Im Verhältnis von Zeit zu Dimension sei es, merkt Stefan Schleifer vom Kulturreferat an, "ein bundesweit einmaliges Projekt". Eine Halle, in der einst Material zur Herstellung von Schwämmen lagerte, wird zum Kurzzeitkulturtempel. Mindestens fünf Jahre lang sollen hier Musiktheater und - bis Interimsspielstätte zwei, das Gaswerkareal, bereit ist - auch das Sprechtheater unterkommen. Daher entstehen eine Tribüne, eine Bühne mit der nötigen Technik sowie ein Orchesterbereich. Hinzu kommen ein Raum für Kulissen und Requisite, ein Orchesterprobensaal - größer als jener im sanierungsbedürftigen Theaterkomplex in der Innenstadt - und eine Probebühne.

Nachdem das Große Haus wegen akuter Brandschutzmängel schon im Juni schließen musste und der Kongress am Park wegen zu wenig lukrativer Spieltermine ausschied, musste es schnell gehen mit dem Martinipark. Schon im vergangenen Winter führte das Theater hier in einer provisorisch umgestalteten Halle B 12 "Der jüngste Tag" auf. Campingplatzatmosphäre, sagten Theatermitarbeiter beinahe liebevoll. Allerdings: Das Publikum fror und nahezu alle Schauspieler wurden krank.

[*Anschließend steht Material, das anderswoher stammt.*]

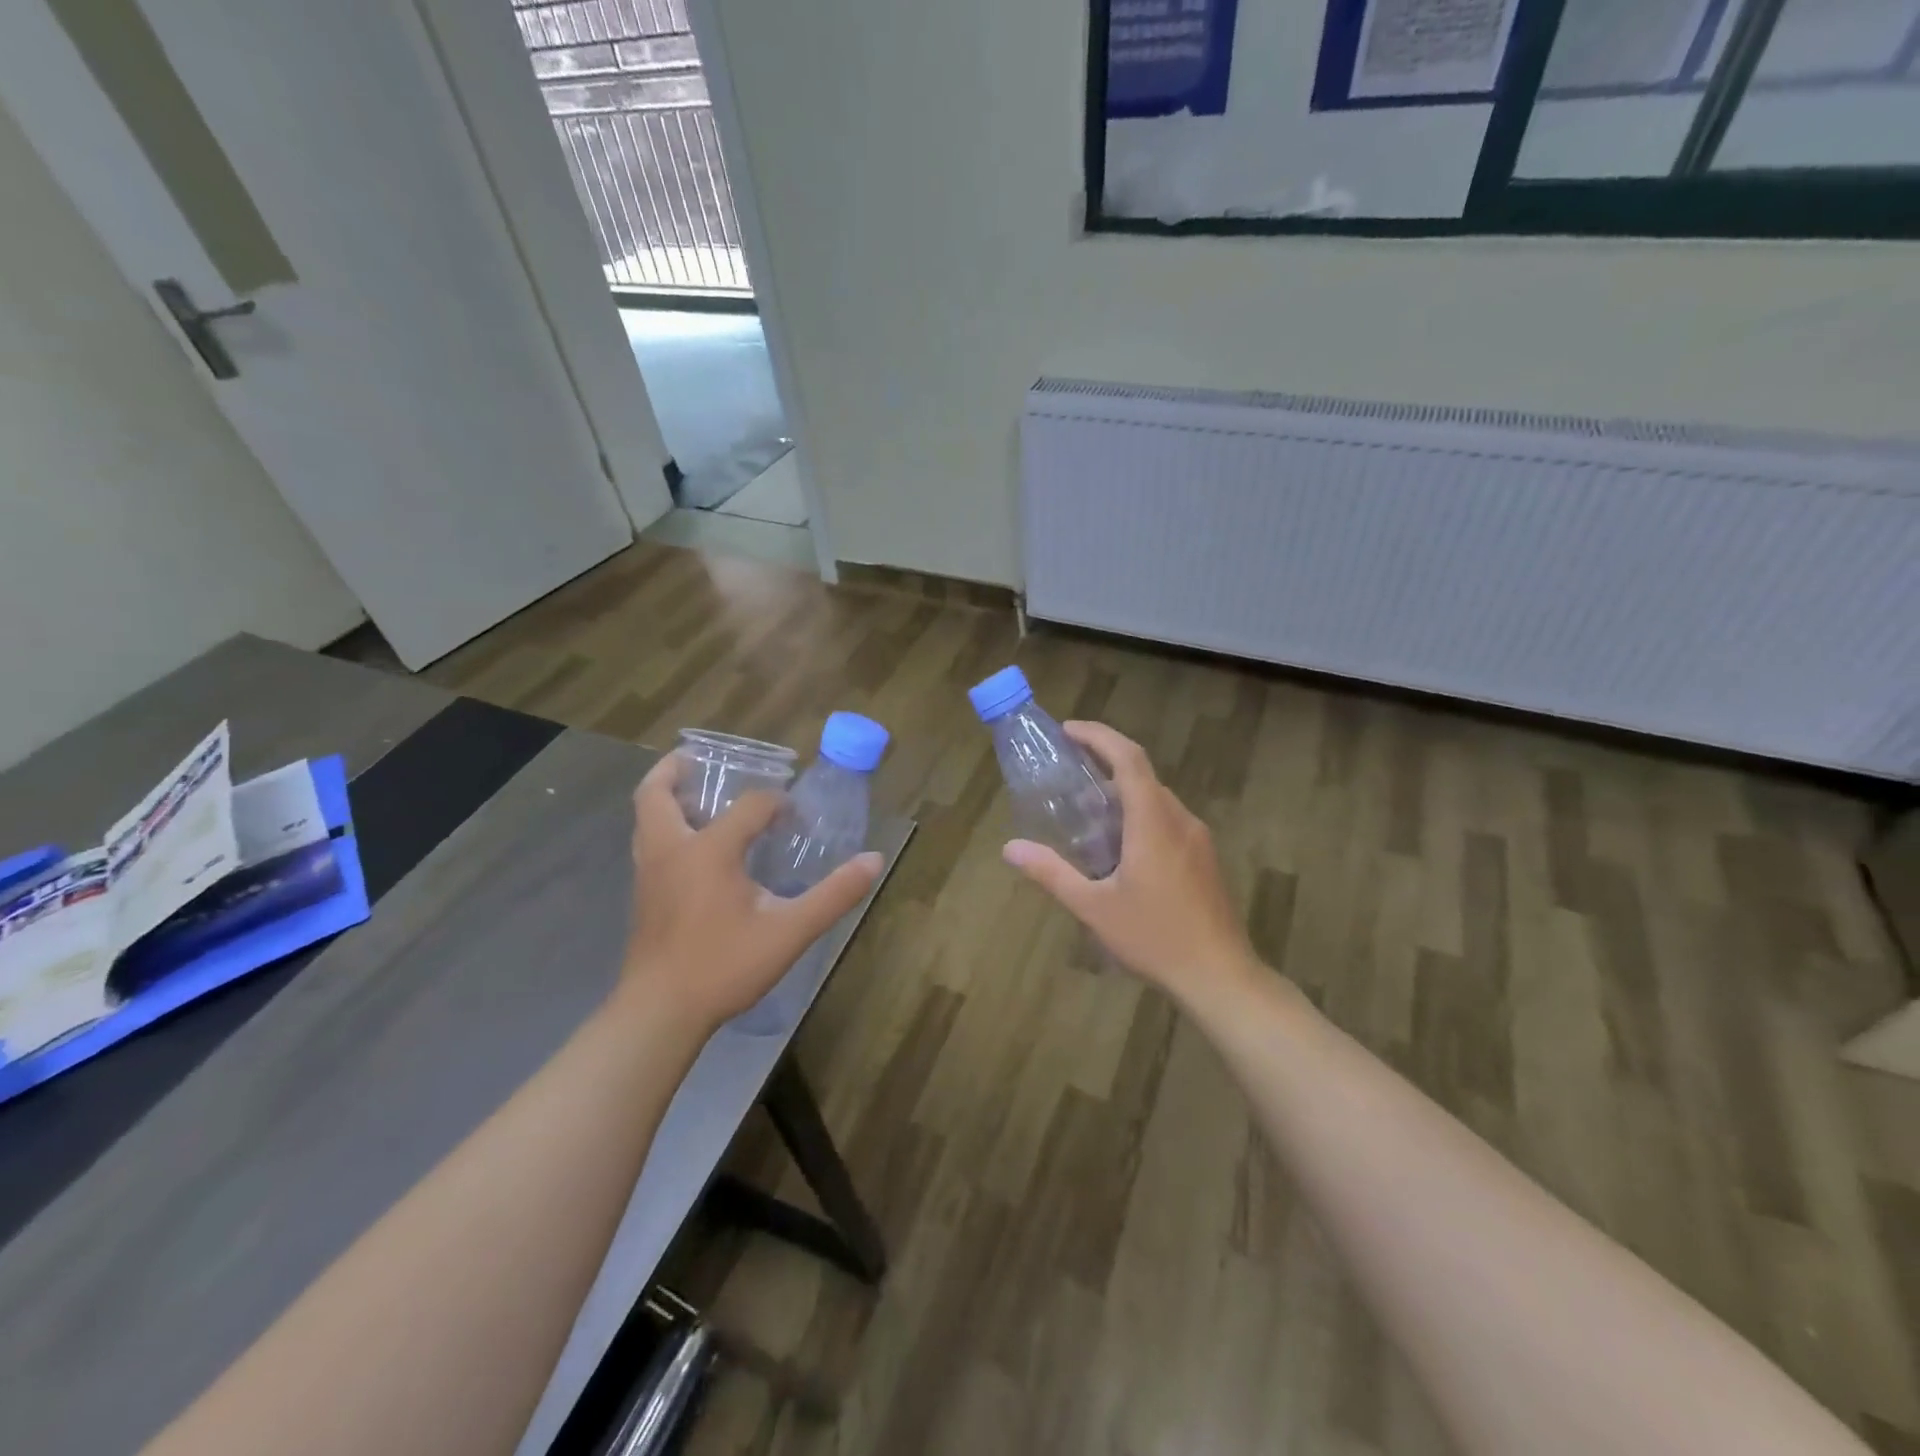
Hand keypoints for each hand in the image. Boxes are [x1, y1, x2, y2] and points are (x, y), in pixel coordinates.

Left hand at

Kosten für Heizung und Lüftung steigen um 400 Prozent

Auch jetzt ist die Heizung gemeinsam mit der Lüftungsanlage ein Problem für das Kulturreferat. Weil die Bauaufsicht fünf Jahre nicht mehr als Interim durchgehen lässt, gelten Auflagen wie für das Große Haus. Das lässt die Kosten von geplant 250.000 Euro um rund 400 Prozent steigen. Ein schmaler Grat, sagt Schleifer, eine Lösung zu finden, die "komfortabel und genehmigungsfähig ist" - und gleichzeitig möglichst günstig. "Das ist kein Luxus", wirft er ein. Der Umbau kostet somit dennoch fast 3,4 statt der beschlossenen 2,3 Millionen Euro. Hinzu kommt die Miete, die die Stadt an die Martini-Gruppe zahlt, die ihrerseits die Funktionsräume herrichtet.

Von einem schwarzen Tag wolle Meyer dennoch nicht sprechen. "Die sauren Tage waren die, als wir rigoros rausgestrichen haben, um die bühnenspezifischen Dinge auf ein Minimum zu bringen", sagt er. Denn bereits die Ausschreibungen ließen erahnen, dass dieses Projekt seine Tücken mit sich bringt. Die erste Ausschreibungsrunde im Bereich Heizung und Lüftung etwa. "Firmen, die sich meldeten: Null", bilanziert Schleifer. Anschließend seien teils hahnebüchene Summen aufgerufen worden. "Der Markt boomt, kaum einer will so viele Arbeiten in so kurzer Zeit umsetzen." Deshalb, so Meyer, sei der entscheidende Tag jener gewesen, an dem die Firmen feststanden. Zumal das Vorhaben nun einmal nicht mehr aufzuhalten gewesen sei. Die Abonnements seien verkauft, die Taktung des Spielplans mit 170 Vorstellungen im Jahr wäre über den Haufen geworfen, erläutert Kulturreferent Thomas Weitzel. Auch dürfe man die rund 200 Arbeitsplätze, die mit in den Park umziehen, nicht vergessen.

Schleifer fasst die Krux dem Thema dramaturgisch angemessen zusammen: "Wir können nicht mehr zurück."